This paper will take as a case study the relationship between Pindar’s Olympian 10, for the Olympic victory of a West Locrian youth in 476, and the ‘Hero of Temesa’ legend that grew up around Locri’s most famous boxer of that era, Euthymus, also an Olympic victor in 476. The legend dates to around this period (Currie, “Euthymos,” JHS 2002), but is a ‘low’ text, lacking authorship, a defined form or a fixed date. When considered together these two texts illuminate a code against which each can be interpreted (relation to “Hellas,” money, cult, Syracuse), but neither makes explicit reference to the other, so that their relation is formed by their shared ideological contest.

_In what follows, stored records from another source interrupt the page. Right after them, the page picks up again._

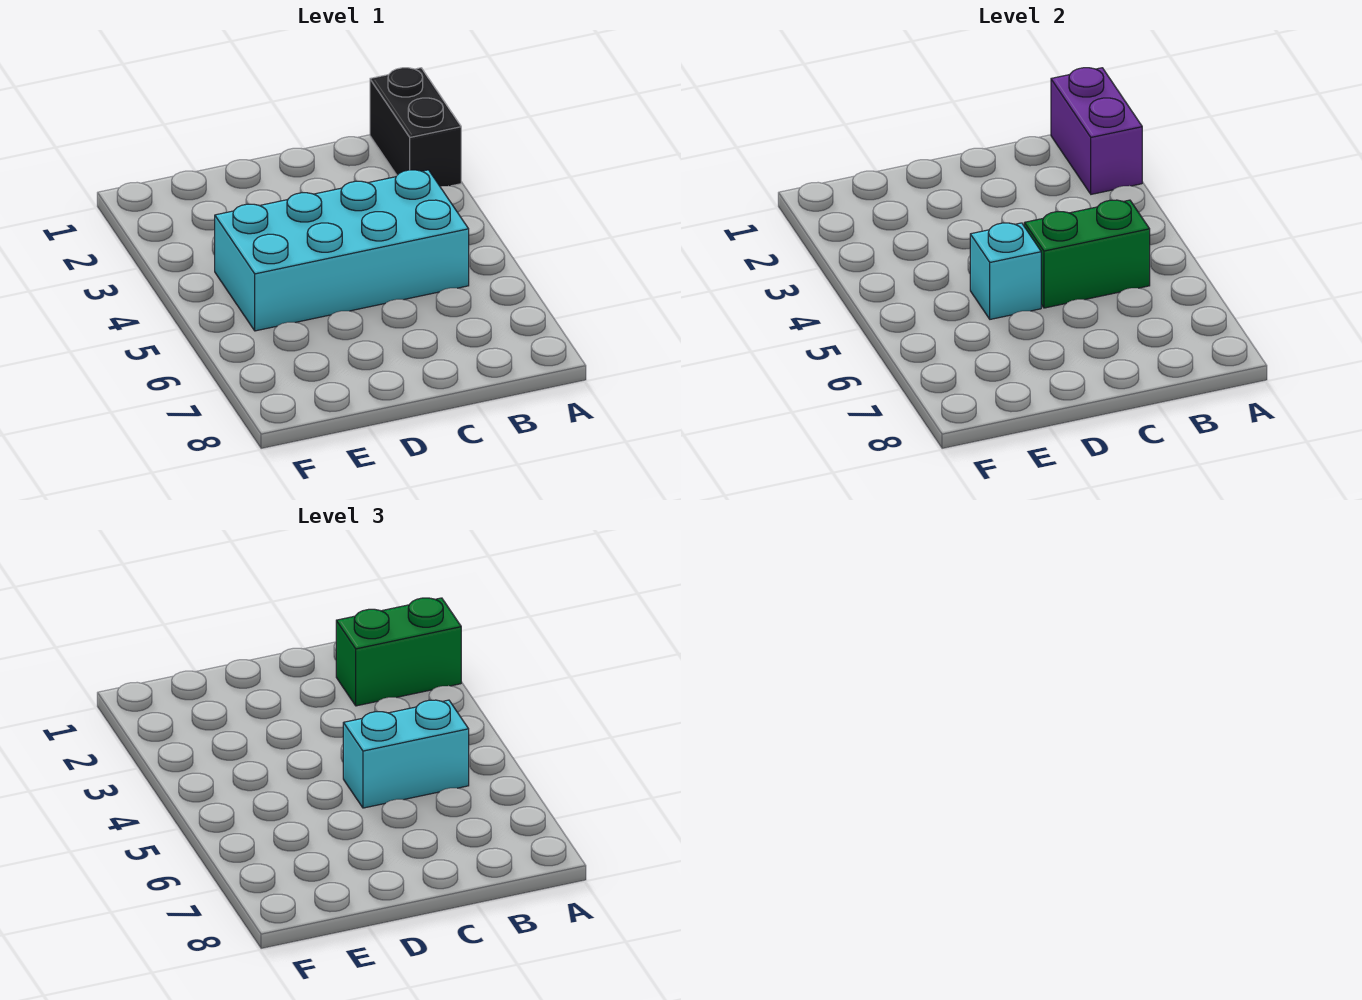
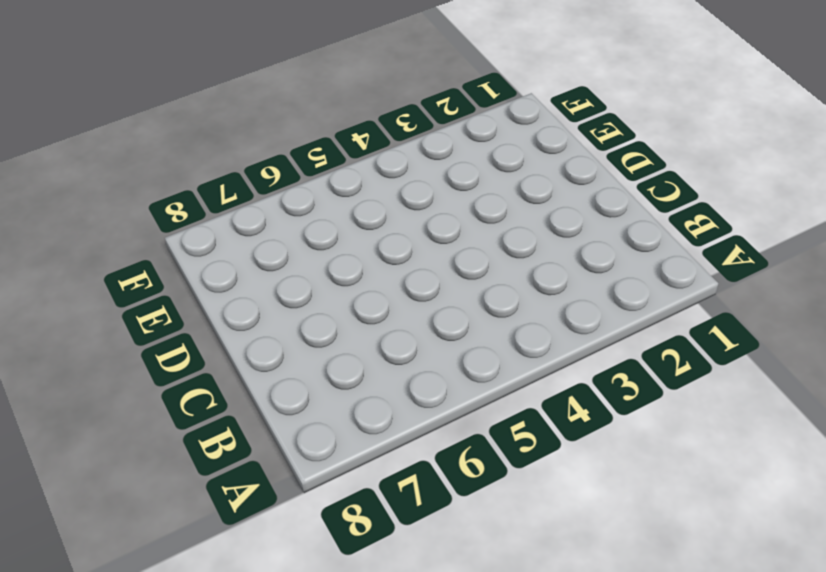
none -> black brick A1:A2 level 1
none -> cyan brick B4:E5 level 1

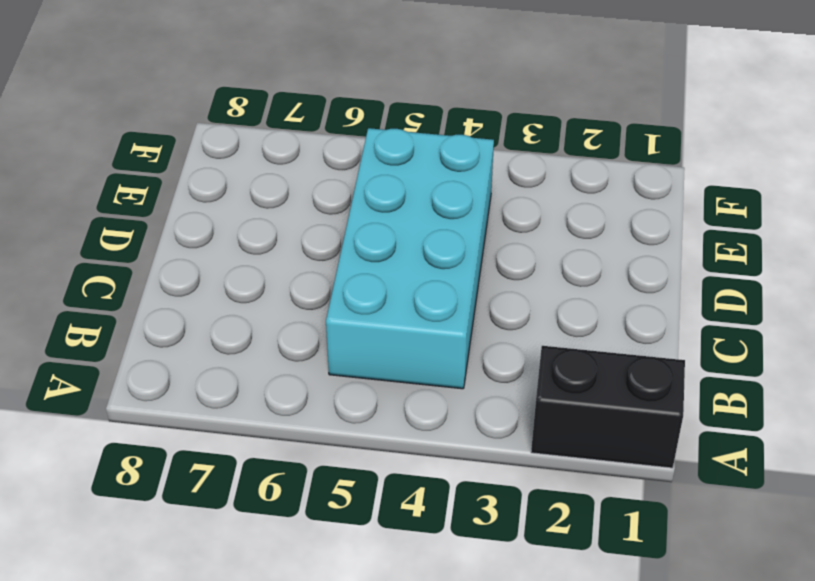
none -> purple brick A1:A2 level 2
none -> green brick B5:C5 level 2

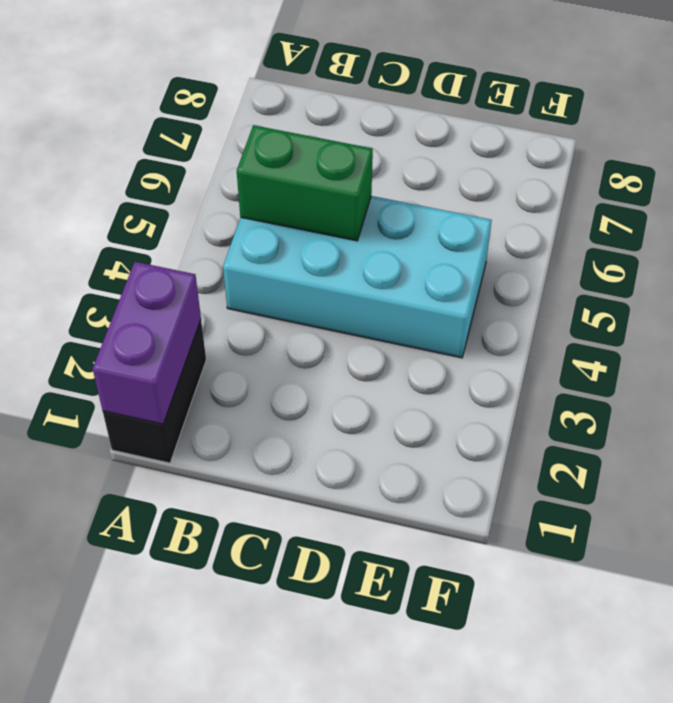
none -> cyan brick D5 level 2
none -> green brick A2:B2 level 3

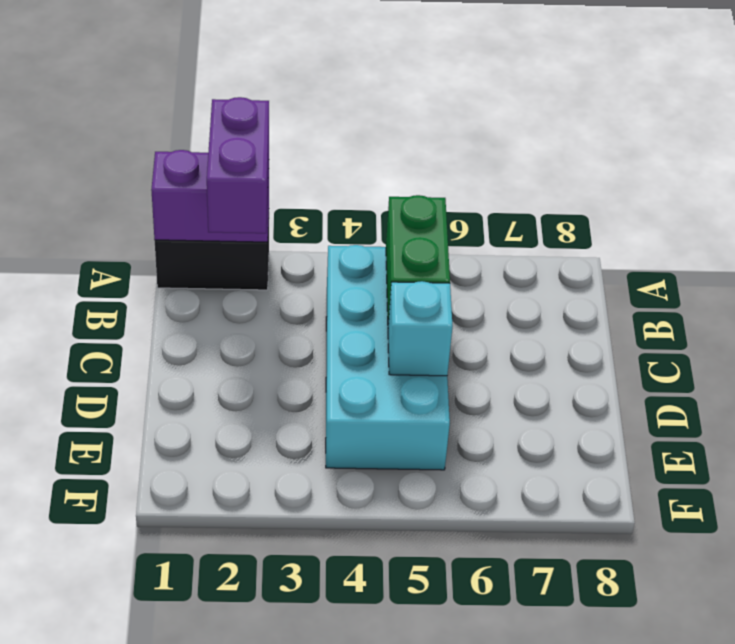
purple brick A2:B2 level 3 -> green brick A2:B2 level 3
none -> cyan brick B5:C5 level 3

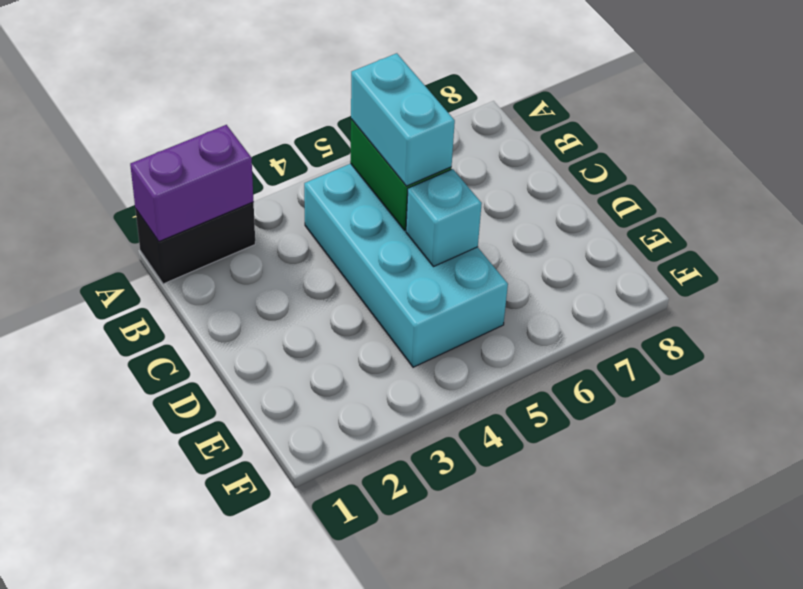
none -> green brick A2:B2 level 3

There is thus no question of an allusion here, but there is an intertextual relationship. This intertextuality should be understood in Bakhtinian terms: the texts compete over the same ground, rewrite elements of the other’s visions, and can only be properly understood within this combative relationship (Bakhtin, Dialogic Imagination, 1981). Neither text is strictly necessary to the intelligibility of the other – the larger code is the key, not the individual text – and thus temporal priority is not at issue either.

One of the questions this panel has posed is what must happen to intertextual criticism if it is to be extended to a broader range of media; one answer, for low media such as anecdotes, is that intertextualities must cease to be framed by the same forms as allusion and returned to their roots in Bakhtinian social linguistics.